‘Never!’ she exclaimed, strenuously. ‘I am surprised, my dear, at your thinking for an instant of such an absurdity. I never saw one yet, to my fancy, that I could like better than another.’

‘Nor I neither,’ echoed Mary Seton, eagerly; adding, in a voice of unusual gravity, and with a wistful expression on her countenance rarely seen there, ‘I think if I did, it would be an unlucky day both for him and for me!’

Even while she spoke an unusual stir in the ante-room heralded the approach of some distinguished stranger who was to be received with more than ordinary ceremony. In such cases the Queen’s ladies gathered round their mistress as in duty bound, although at other times it was Mary’s practice to retain but one of them in the immediate vicinity of her person, and to permit the rest to mingle in the general circle, amusing themselves in their own way.

The duties devolving on ‘the Maries’ were, indeed, much to their liking, and might well be called a ‘labour of love.’ They vied with each other in passionate adoration of their mistress, whose sweet temper and generous disposition never failed to gain the hearts of all those who came about her person. If there was a charm in all the Stuarts which won blind devotion from their associates, what must have been the fascination that surrounded the gentlest and loveliest scion of that illustrious race!

The Queen of Scots was a thorough gentlewoman, in the noblest and fullest acceptation of the term. That she lacked firmness where her affections were involved, and promptitude of action where her safety was threatened, what is this but to say that she was a woman and not a hero? Courage, both the masculine spirit that braves mortal peril, and the feminine fortitude that can sustain suffering and sorrow, she proved that she possessed on more than one stricken field, in more than one dreary house of humiliation and bondage. On both these chivalrous qualities the last scene of her life drew largely, and Bayard himself, the bravest of the brave, could not have faced death more nobly than did Mary, the fairest of the fair. Yet with all this she was exquisitely sensitive of the feelings of others; she could not bear to give pain; she hesitated to remonstrate, and could scarcely bring herself to chide. The regulations of her household, to the carrying out of which the Queen herself attended with housewifely care, prove the regard she entertained for the personal comfort of her domestics.

The allowance for the table of her ladies and maids-of-honour was the same as that of their sovereign. If the reader is curious to see the bill of fare for a royal dinner in the sixteenth century, the following are its contents:—

‘Four soups, four entrées, a piece of “beef-royal” boiled, a loin of mutton, and a capon; of roast meat, one neck of mutton, one capon, three pigeons, three hares, and two pieces of fat meat. For the dessert, seven dishes of fruit, and one of chicory-paste, one gallon of wine, one quart of white wine, and one of claret; eight rolls of bread.’ The latter item appears as if this plentiful supply were a dinner for but eight people. Probably, however, the remains of the feast furnished forth the inferior tables. A characteristic memorandum appears at the same time directing that the Queen’s ladies, including the Maries, shall have the same diet as their mistress.
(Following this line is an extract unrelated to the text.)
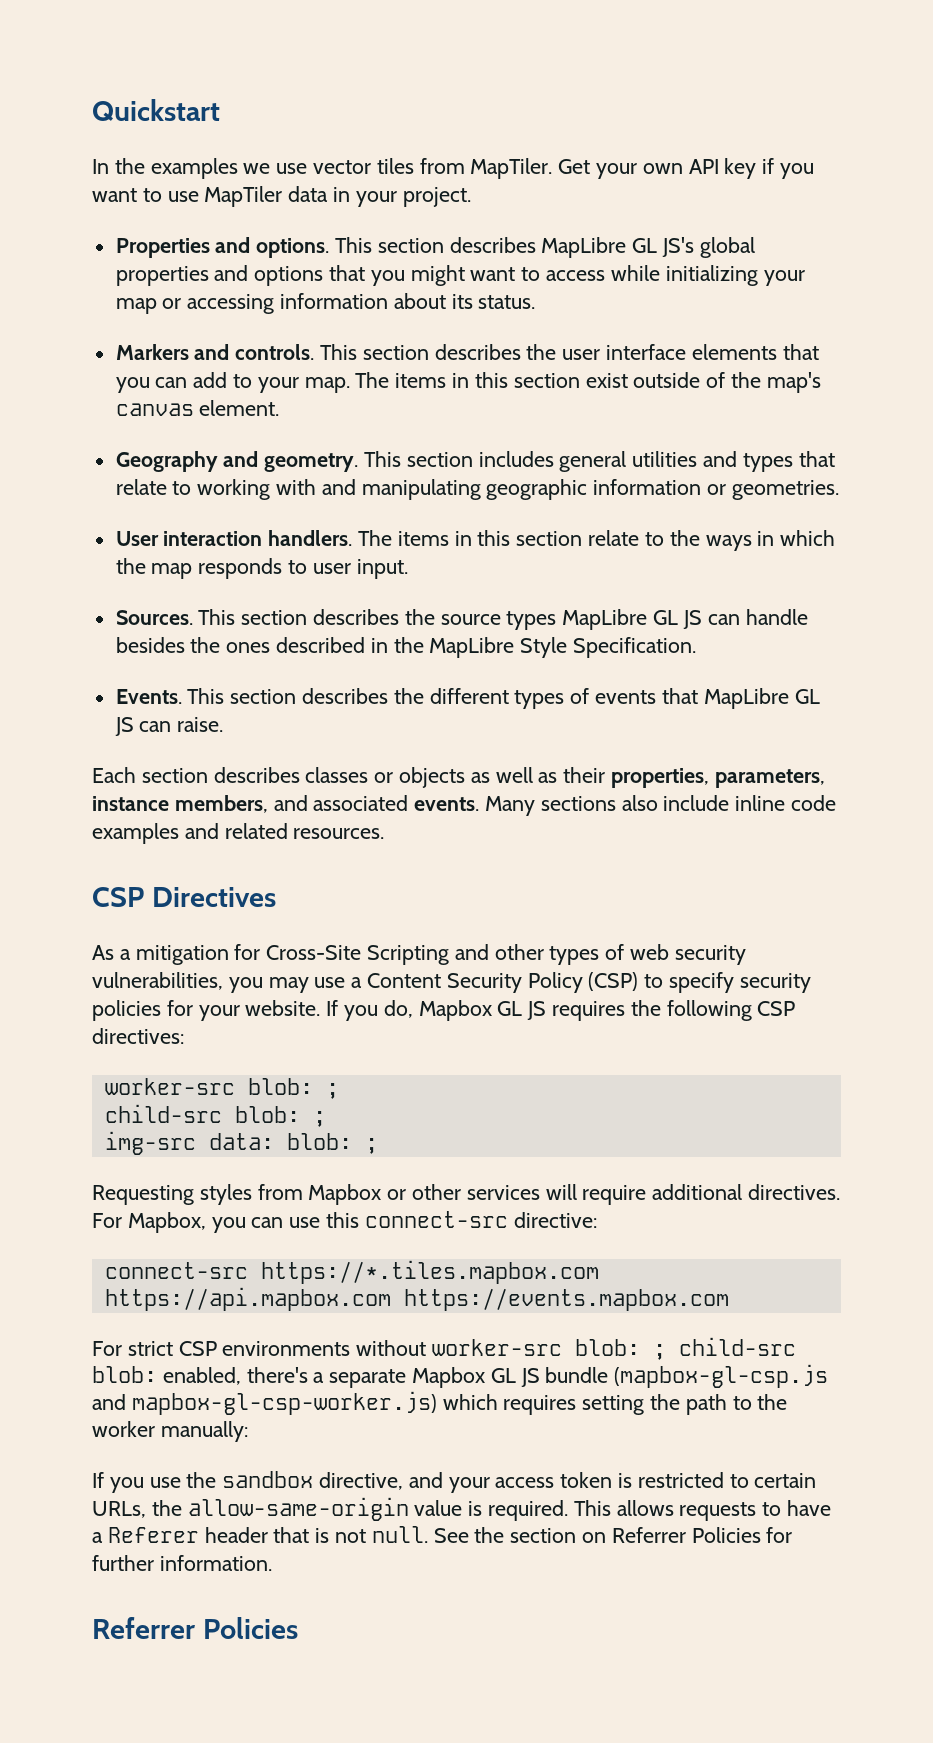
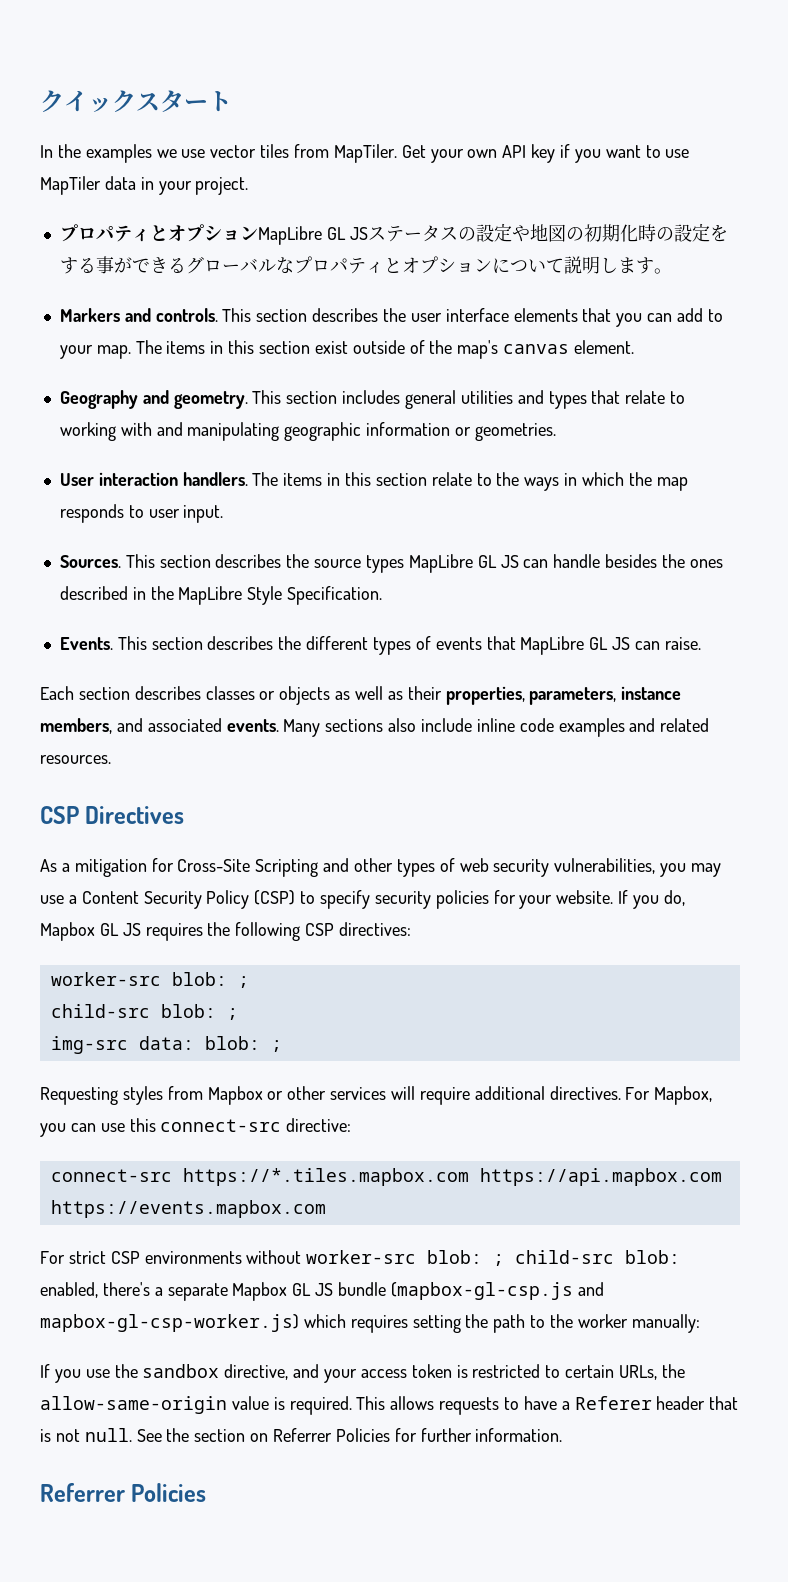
[92,99,220,121] Quickstart -> [40,90,232,113] クイックスタート
[115,237,755,258] [115,265,805,286] [115,293,536,314] Properties and options. This section describes MapLibre GL JS's global properties and options that you might want to access while initializing your map or accessing information about its status. -> [59,223,728,245] [59,256,672,274] プロパティとオプションMapLibre GL JSステータスの設定や地図の初期化時の設定をする事ができるグローバルなプロパティとオプションについて説明します。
Mary Carmichael was in attendance on Her Majesty, and holding the royal train during the conversation we have detailed. It was broken off abruptly by the stir in the ante-room.

‘This must be the English Ambassador!’ exclaimed Mary Beton, drawing herself up to her full height, and assuming her most frigid air of étiquette.

‘He has come back sooner than he was expected, and I wish he had stayed away altogether,’ observed Mistress Seton, on whom Randolph had made no favourable impression during their previous acquaintance, for the latter had held Elizabeth’s credentials at the court of Holyrood from the Queen of Scotland’s first arrival, and had been absent to receive personal instructions from his own sovereign but for a few weeks.